Barring the server properties one (which can probably be removed entirely), the others are logging out failed attempts to make a client connection to ZooKeeper (which is normal, ZooKeeper is slow). We debug out the errors to keep track of the attempts made, and then defer. You're right it does rack up a fairly hefty DEBUG log.

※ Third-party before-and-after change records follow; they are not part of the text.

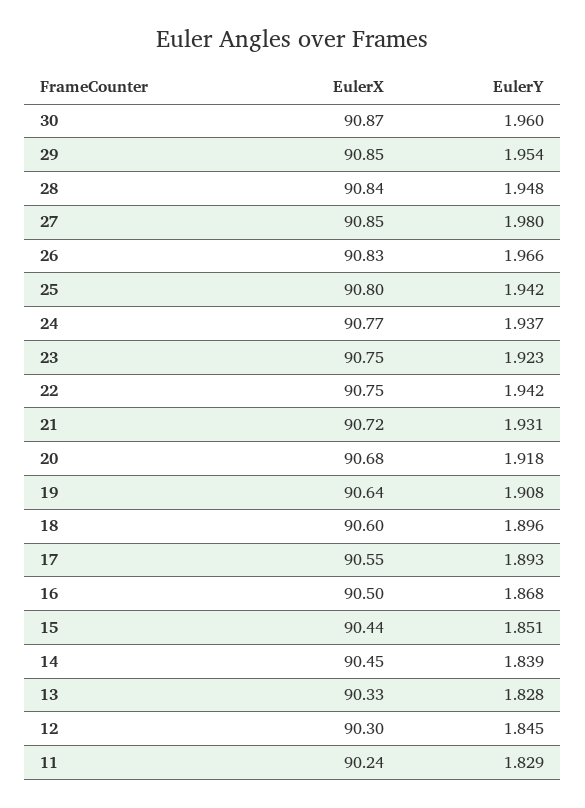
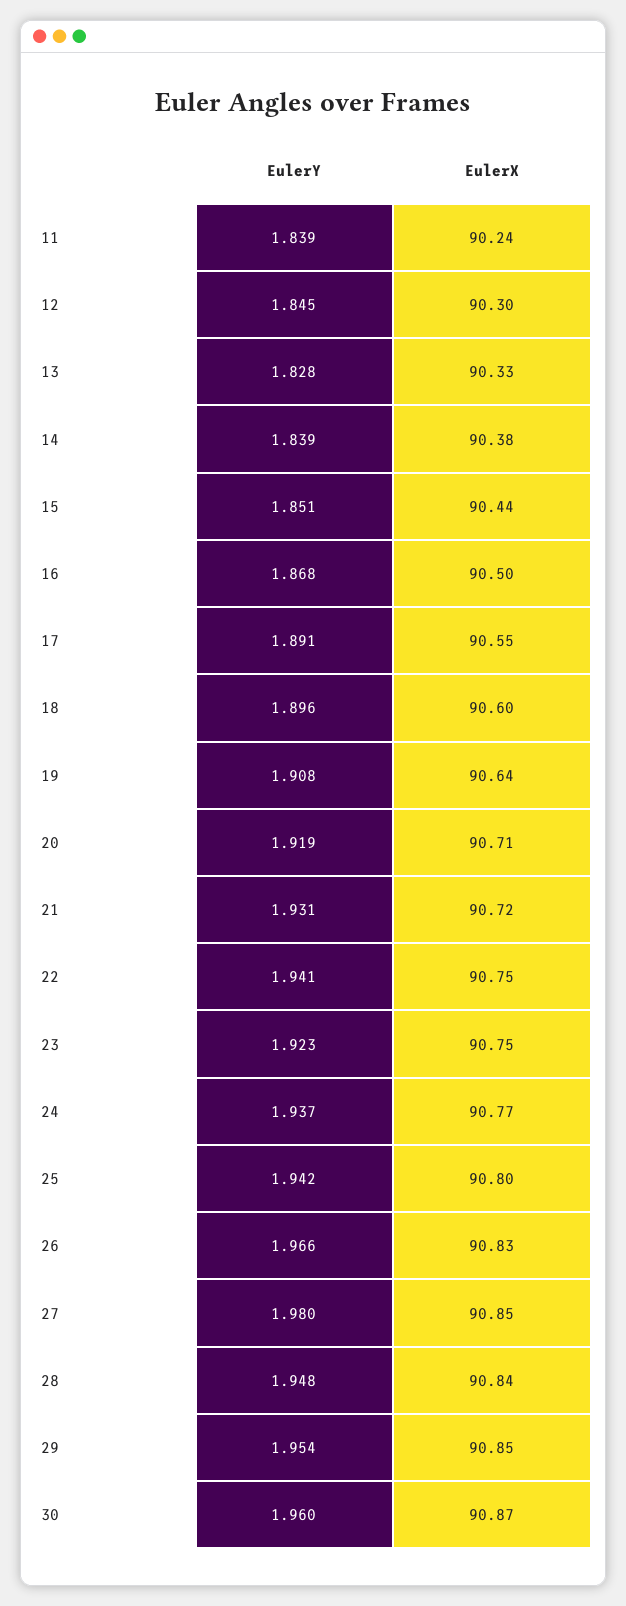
EulerY, 22: 1.942 -> 1.941
EulerX, 20: 90.68 -> 90.71
EulerY, 20: 1.918 -> 1.919
EulerY, 17: 1.893 -> 1.891
EulerX, 14: 90.45 -> 90.38
EulerY, 11: 1.829 -> 1.839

We're using INFO level logs for valuable messages for the user (and also for charm dev), would that work for you?

sed-i commented 1 year ago

Yeah, DEBUG is certainly on the chattier side by design.

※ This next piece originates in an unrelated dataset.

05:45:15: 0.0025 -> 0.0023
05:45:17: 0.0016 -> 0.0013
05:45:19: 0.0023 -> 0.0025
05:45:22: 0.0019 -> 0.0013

So I have zk related to kafka (for several days now), and KafkaAuth.add_user keeps failing (per log above), and hence the debug log is filled every 30 sec.

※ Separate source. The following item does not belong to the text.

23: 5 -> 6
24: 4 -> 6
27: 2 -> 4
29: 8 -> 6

$ juju debug-log --replay | grep "unit.kafka/2.juju-log cmd failed" | tail -5 
unit-kafka-2: 12:11:29.430 DEBUG unit.kafka/2.juju-log cmd failed - cmd=KAFKA_OPTS=-Djava.security.auth.login.config=/var/snap/charmed-kafka/common/zookeeper-jaas.cfg charmed-kafka.configs --zookeeper=10.30.254.66:2181/kafka --alter --entity-type=users --entity-name=sync --add-config=SCRAM-SHA-512=[password=AbZal5OW65hIdcda9tIxMzKvld4H1qMl] --zk-tls-config-file=/var/snap/charmed-kafka/common/server.properties, stdout=Warning: --zookeeper is deprecated and will be removed in a future version of Kafka.
unit-kafka-2: 12:59:01.719 DEBUG unit.kafka/2.juju-log cmd failed - cmd=KAFKA_OPTS=-Djava.security.auth.login.config=/var/snap/charmed-kafka/common/zookeeper-jaas.cfg charmed-kafka.configs --zookeeper=10.30.254.66:2181/kafka --alter --entity-type=users --entity-name=sync --add-config=SCRAM-SHA-512=[password=AbZal5OW65hIdcda9tIxMzKvld4H1qMl] --zk-tls-config-file=/var/snap/charmed-kafka/common/server.properties, stdout=Warning: --zookeeper is deprecated and will be removed in a future version of Kafka.
unit-kafka-2: 12:59:34.206 DEBUG unit.kafka/2.juju-log cmd failed - cmd=KAFKA_OPTS=-Djava.security.auth.login.config=/var/snap/charmed-kafka/common/zookeeper-jaas.cfg charmed-kafka.configs --zookeeper=10.30.254.66:2181/kafka --alter --entity-type=users --entity-name=sync --add-config=SCRAM-SHA-512=[password=AbZal5OW65hIdcda9tIxMzKvld4H1qMl] --zk-tls-config-file=/var/snap/charmed-kafka/common/server.properties, stdout=Warning: --zookeeper is deprecated and will be removed in a future version of Kafka.
unit-kafka-2: 13:00:06.491 DEBUG unit.kafka/2.juju-log cmd failed - cmd=KAFKA_OPTS=-Djava.security.auth.login.config=/var/snap/charmed-kafka/common/zookeeper-jaas.cfg charmed-kafka.configs --zookeeper=10.30.254.66:2181/kafka --alter --entity-type=users --entity-name=sync --add-config=SCRAM-SHA-512=[password=AbZal5OW65hIdcda9tIxMzKvld4H1qMl] --zk-tls-config-file=/var/snap/charmed-kafka/common/server.properties, stdout=Warning: --zookeeper is deprecated and will be removed in a future version of Kafka.
unit-kafka-2: 13:00:38.797 DEBUG unit.kafka/2.juju-log cmd failed - cmd=KAFKA_OPTS=-Djava.security.auth.login.config=/var/snap/charmed-kafka/common/zookeeper-jaas.cfg charmed-kafka.configs --zookeeper=10.30.254.66:2181/kafka --alter --entity-type=users --entity-name=sync --add-config=SCRAM-SHA-512=[password=AbZal5OW65hIdcda9tIxMzKvld4H1qMl] --zk-tls-config-file=/var/snap/charmed-kafka/common/server.properties, stdout=Warning: --zookeeper is deprecated and will be removed in a future version of Kafka.

I realize this may be because my deployment is incomplete, and I was wondering:

marcoppenheimer commented 1 year ago

That does seem strange. It appears that Kafka + ZK is down, and Kafka keeps failing the on_start hook. I think we've had this reported before, will try to address soon!

In the meantime, a juju remove-application and juju deploy should fix it.